Spix's macaws Blu and Jewel (voices of Jesse Eisenberg and Anne Hathaway) have got it made living in urban Rio de Janeiro with their three children Carla, Bia and Tiago (Rachel Crow, Amandla Stenberg, Pierce Gagnon). At least, that's Blu's opinion, while Jewel thinks their little nest has gotten a tad too domesticated.
News that their species may not be as rare as they once thought leads Jewel to push Blu and the kids into accompanying her to the Amazon rainforest to see if this is true. Leaving behind the creature comforts of home for the wild is bad enough for the overly cautious Blu, but the dangers of the jungle are nothing compared to when he meets his father-in-law, Eduardo (Andy García), for the first time, immediately making a bad first impression on a bird that already distrusts humans and anyone who associates with them.
Even worse is the fact that Blu and Jewel's old enemy, the crazed cockatoo Nigel (Jemaine Clement), is seeking revenge and a group of loggers are threatening to tear down the macaws' habitat.
This family vacation suddenly seems a lot less fun…
Eisenberg's propensity for nervous mumbling and panicky exclamations again make him a good fit for Blu, barely any more stalwart than he was when we first him, the difference being he's at least mastered flying by now. Still, most birds neither need nor want a GPS in their fanny pack.
Come to think of it, a fanny pack looks just as touristy on a parrot as it does on a human.
Hathaway's exuberance is just as apparent when she's playing a cartoon character with a beak, as the mom who wants her chicks — trendy Carla, bookworm Bia and daredevil Tiago — to have the same freedom she had before being stuck in captivity, fending off the advances of her old boyfriend, Roberto (Bruno Mars), much to Blu's fury.
George Lopez, will.i.am and Jamie Foxx return as the three amigos: Rafi the toucan, Pedro the cardinal and Nico the canary.
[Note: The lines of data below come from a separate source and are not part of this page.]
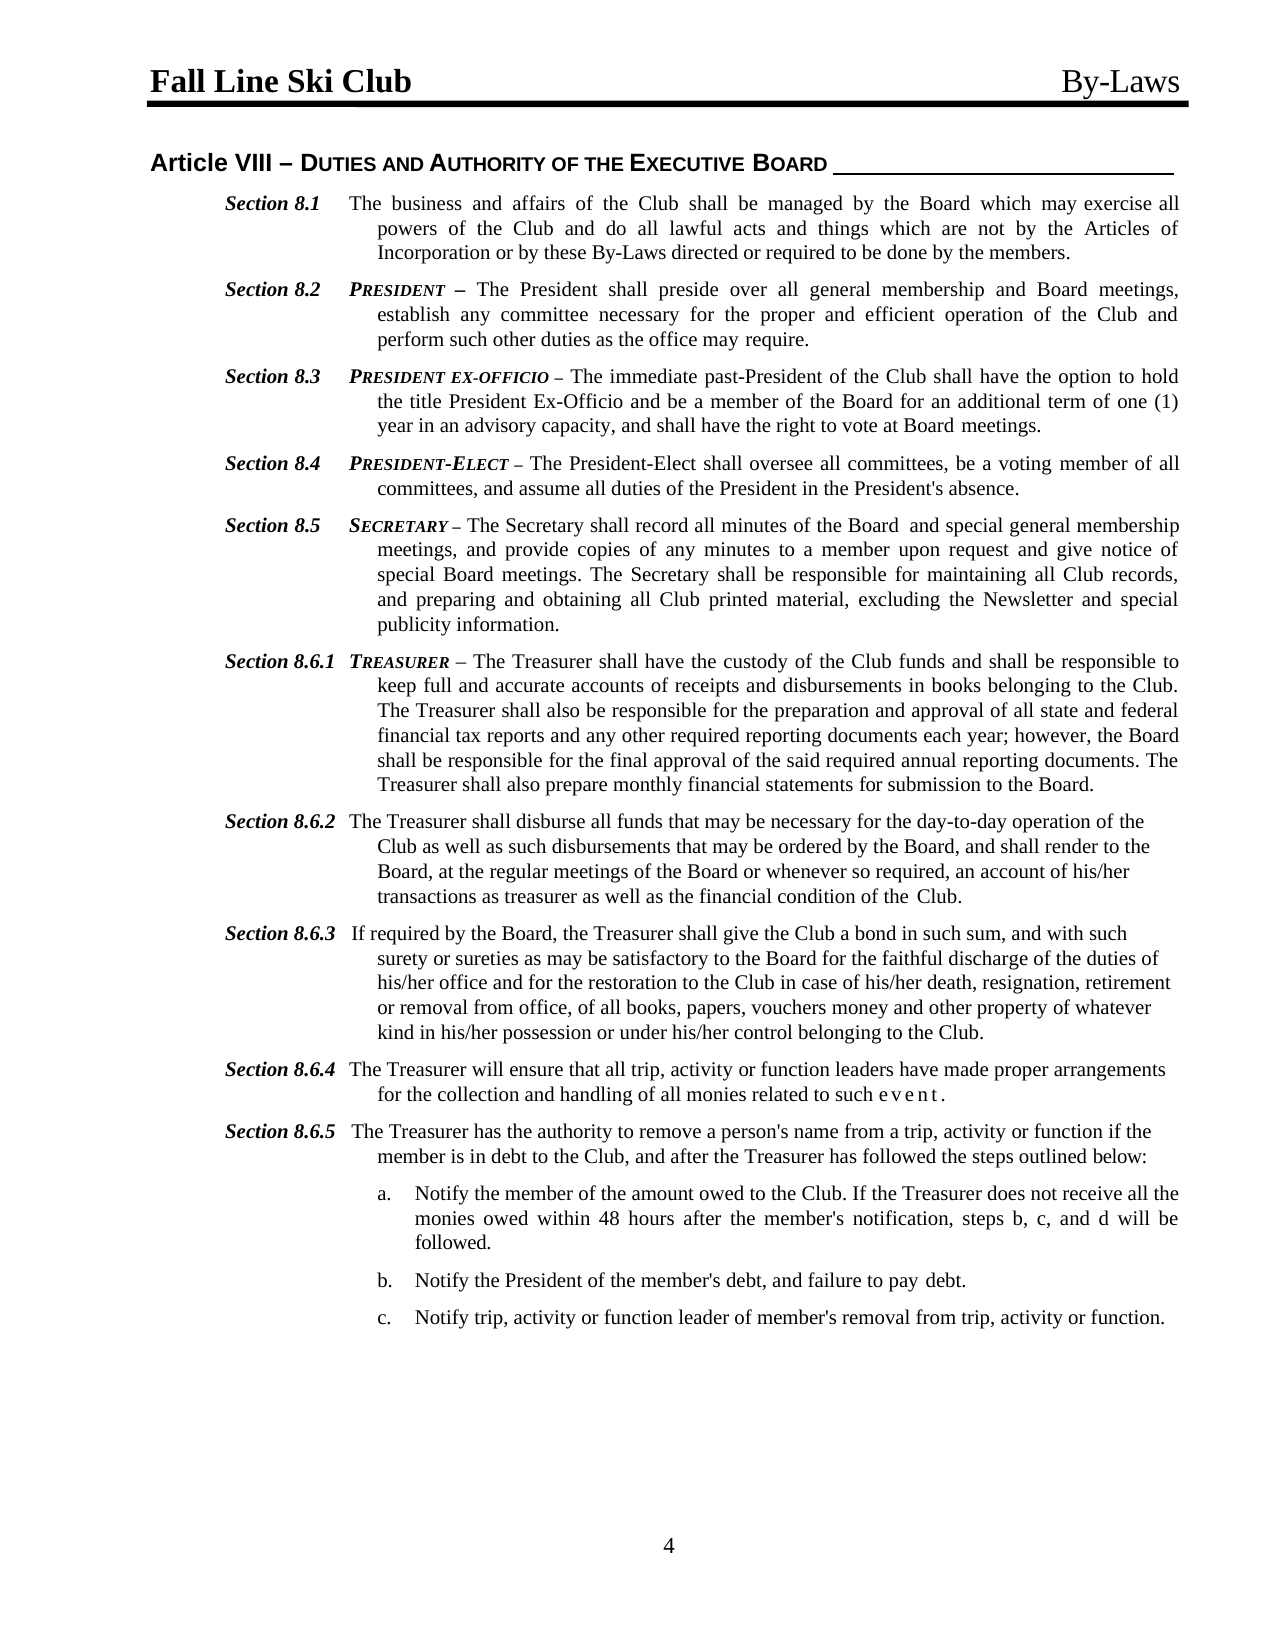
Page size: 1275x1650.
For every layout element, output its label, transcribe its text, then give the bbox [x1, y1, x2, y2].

text Section 8.6.1 TREASURER – The Treasurer shall have the custody of the Club funds and shall be responsible to keep full and accurate accounts of receipts and disbursements in books belonging to the Club. The Treasurer shall also be responsible for the preparation and approval of all state and federal financial tax reports and any other required reporting documents each year; however, the Board shall be responsible for the final approval of the said required annual reporting documents. The Treasurer shall also prepare monthly financial statements for submission to the Board. [225, 649, 1180, 796]
text Section 8.2 PRESIDENT – The President shall preside over all general membership and Board meetings, establish any committee necessary for the proper and efficient operation of the Club and perform such other duties as the office may require. [225, 277, 1180, 351]
text Section 8.1 The business and affairs of the Club shall be managed by the Board which may exercise all powers of the Club and do all lawful acts and things which are not by the Articles of Incorporation or by these By-Laws directed or required to be done by the members. [225, 191, 1180, 264]
text Section 8.5 SECRETARY – The Secretary shall record all minutes of the Board and special general membership meetings, and provide copies of any minutes to a member upon request and give notice of special Board meetings. The Secretary shall be responsible for maintaining all Club records, and preparing and obtaining all Club printed material, excluding the Newsletter and special publicity information. [225, 513, 1180, 636]
text Section 8.6.2 The Treasurer shall disburse all funds that may be necessary for the day-to-day operation of the Club as well as such disbursements that may be ordered by the Board, and shall render to the Board, at the regular meetings of the Board or whenever so required, an account of his/her transactions as treasurer as well as the financial condition of the Club. [225, 809, 1180, 908]
text Section 8.4 PRESIDENT-ELECT – The President-Elect shall oversee all committees, be a voting member of all committees, and assume all duties of the President in the President's absence. [225, 451, 1180, 499]
text Article VIII – DUTIES AND AUTHORITY OF THE EXECUTIVE BOARD [150, 148, 1204, 177]
text Section 8.6.4 The Treasurer will ensure that all trip, activity or function leaders have made proper arrangements for the collection and handling of all monies related to such event. [225, 1057, 1180, 1106]
list Notify the member of the amount owed to the Club. If the Treasurer does not receive all the monies owed within 48 hours after the member's notification, steps b, c, and d will be followed. [377, 1181, 1180, 1254]
list Notify the President of the member's debt, and failure to pay debt. [377, 1267, 1204, 1292]
list Notify trip, activity or function leader of member's removal from trip, activity or function. [377, 1305, 1180, 1329]
text Section 8.6.3 If required by the Board, the Treasurer shall give the Club a bond in such sum, and with such surety or sureties as may be satisfactory to the Board for the faithful discharge of the duties of his/her office and for the restoration to the Club in case of his/her death, resignation, retirement or removal from office, of all books, papers, vouchers money and other property of whatever kind in his/her possession or under his/her control belonging to the Club. [225, 921, 1180, 1044]
text Section 8.6.5 The Treasurer has the authority to remove a person's name from a trip, activity or function if the member is in debt to the Club, and after the Treasurer has followed the steps outlined below: [225, 1119, 1180, 1168]
text Section 8.3 PRESIDENT EX-OFFICIO – The immediate past-President of the Club shall have the option to hold the title President Ex-Officio and be a member of the Board for an additional term of one (1) year in an advisory capacity, and shall have the right to vote at Board meetings. [225, 364, 1180, 437]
The trio is looking for new musical talent among the Amazon's animals, but their most promising prospect gets swallowed whole by a jaguar.
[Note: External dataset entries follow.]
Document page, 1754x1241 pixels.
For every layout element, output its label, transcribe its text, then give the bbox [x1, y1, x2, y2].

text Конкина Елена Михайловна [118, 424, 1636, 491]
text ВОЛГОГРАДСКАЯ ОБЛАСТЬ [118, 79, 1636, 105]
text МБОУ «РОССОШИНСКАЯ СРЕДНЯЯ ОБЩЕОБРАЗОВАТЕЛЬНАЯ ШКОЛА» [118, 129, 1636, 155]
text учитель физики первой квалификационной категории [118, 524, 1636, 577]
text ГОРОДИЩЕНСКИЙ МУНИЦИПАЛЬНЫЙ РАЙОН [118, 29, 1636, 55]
Well, that's what you get for singing a selection from "Cats."
Clement is even better as the maniacal Nigel, driven mad by his last encounter with Blu, helped along by a poison dart frog (Kristin Chenoweth) whose fawning personality is almost as toxic as her body chemistry.
Leslie Mann and Rodrigo Santoro return as Linda and Tulio, Blu and Jewel's owners, unexpectedly getting mixed up in the activities of a shady industrialist (Miguel Ferrer), who, like most animated eco-villains of the last couple decades, hasn't learned the lesson that nature is awesome, a moral Hollywood feels the need to screech at us again and again.
There's nothing really wrong with this story of animals rediscovering their roots except that we've seen it before — a lot.
When you're talking about design, Blue Sky Studios does good work in the smart look and exciting motions of its characters, a winner here when it comes to the scene involving a showdown between the blue macaws and their scarlet rivals that looks like air soccer or Quidditch minus the brooms.
Nobody's arguing that something like this isn't a hoot to watch in 3-D, but when it comes right down to it, none of these birds is all that intriguing, a reminder that you've got to work twice as hard to write animated characters so they're relatable because the voice actors can only do so much.
Behind the flashy plumage and loud music, "Rio 2" doesn't have a lot going for it, proving the first feature was more than enough. Even so, the idea for a trilogy is undoubtedly already hatching in the minds of executives, so let's hope they can make a third movie a little less bird-brained.